Task objective:
This calls for a verbatim copy of all the data, with no images carried over.
(Beginning of Recorded data)
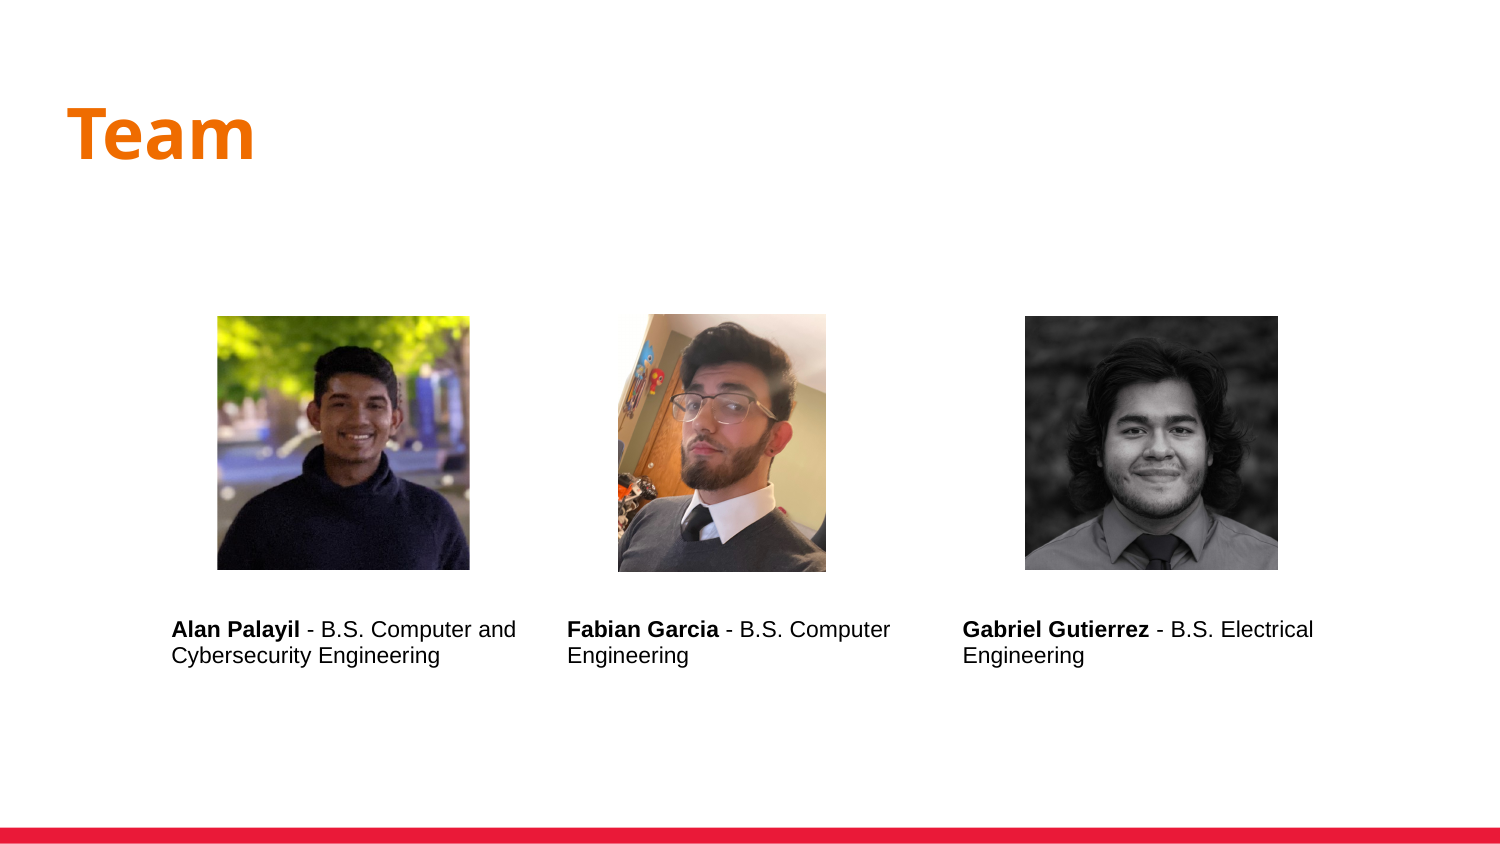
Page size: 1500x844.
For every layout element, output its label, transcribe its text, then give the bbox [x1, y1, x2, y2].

picture [618, 314, 826, 572]
table_header [553, 214, 947, 601]
table_header [949, 214, 1343, 601]
picture [217, 316, 470, 570]
table_cell Alan Palayil - B.S. Computer and Cybersecurity Engineering [157, 603, 551, 682]
picture [1024, 316, 1278, 570]
table_cell Gabriel Gutierrez - B.S. Electrical Engineering [949, 603, 1343, 682]
table_cell Fabian Garcia - B.S. Computer Engineering [553, 603, 947, 682]
title Team [51, 72, 1449, 189]
table_header [157, 214, 551, 601]
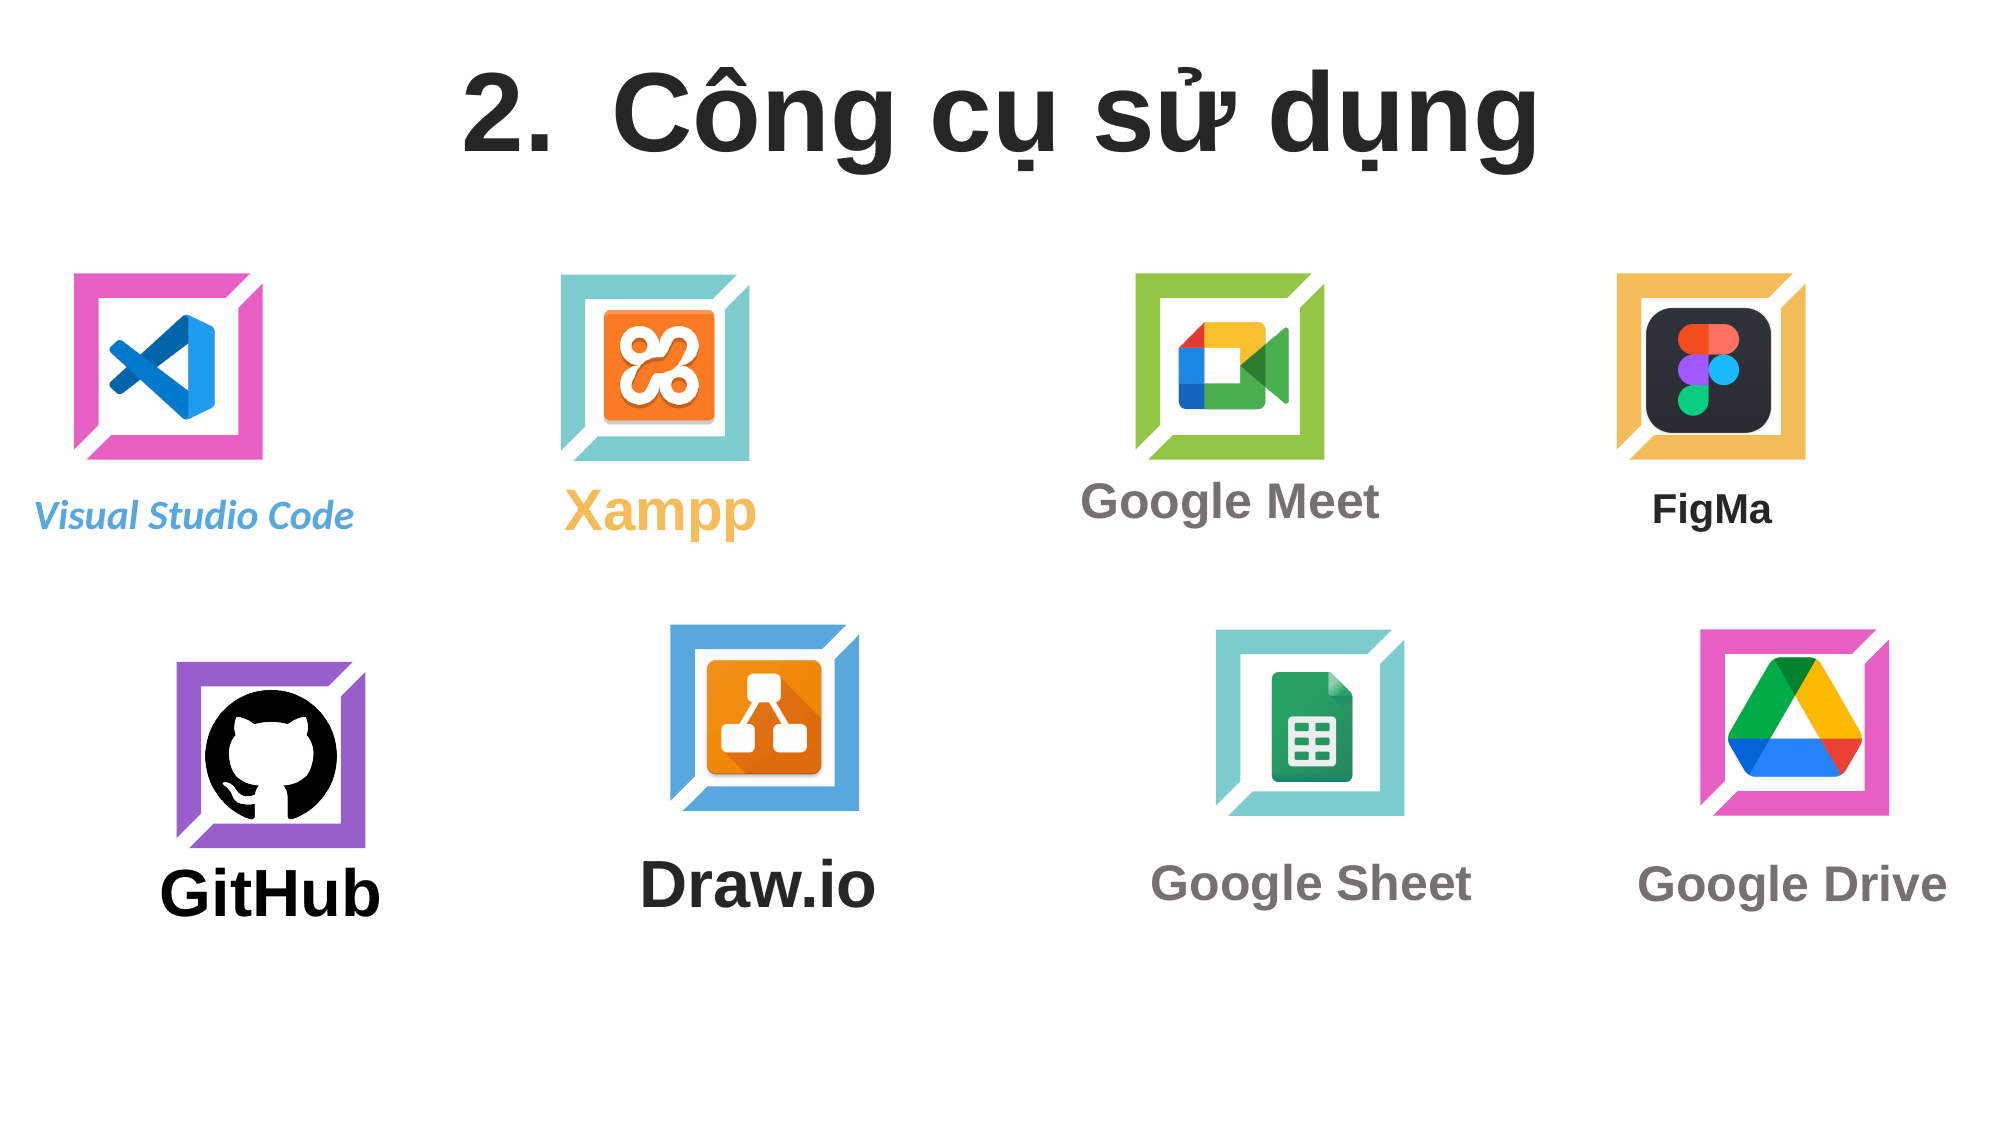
(End of Recorded data)
Task output:
Page size: 1500x844.
For every layout element, output its label, transcribe its text, then give the bbox [x1, y1, x2, y2].

picture [618, 314, 826, 572]
table_header [553, 214, 947, 601]
table_header [949, 214, 1343, 601]
picture [217, 316, 470, 570]
table_cell Alan Palayil - B.S. Computer and Cybersecurity Engineering [157, 603, 551, 682]
picture [1024, 316, 1278, 570]
table_cell Gabriel Gutierrez - B.S. Electrical Engineering [949, 603, 1343, 682]
table_cell Fabian Garcia - B.S. Computer Engineering [553, 603, 947, 682]
title Team [51, 72, 1449, 189]
table_header [157, 214, 551, 601]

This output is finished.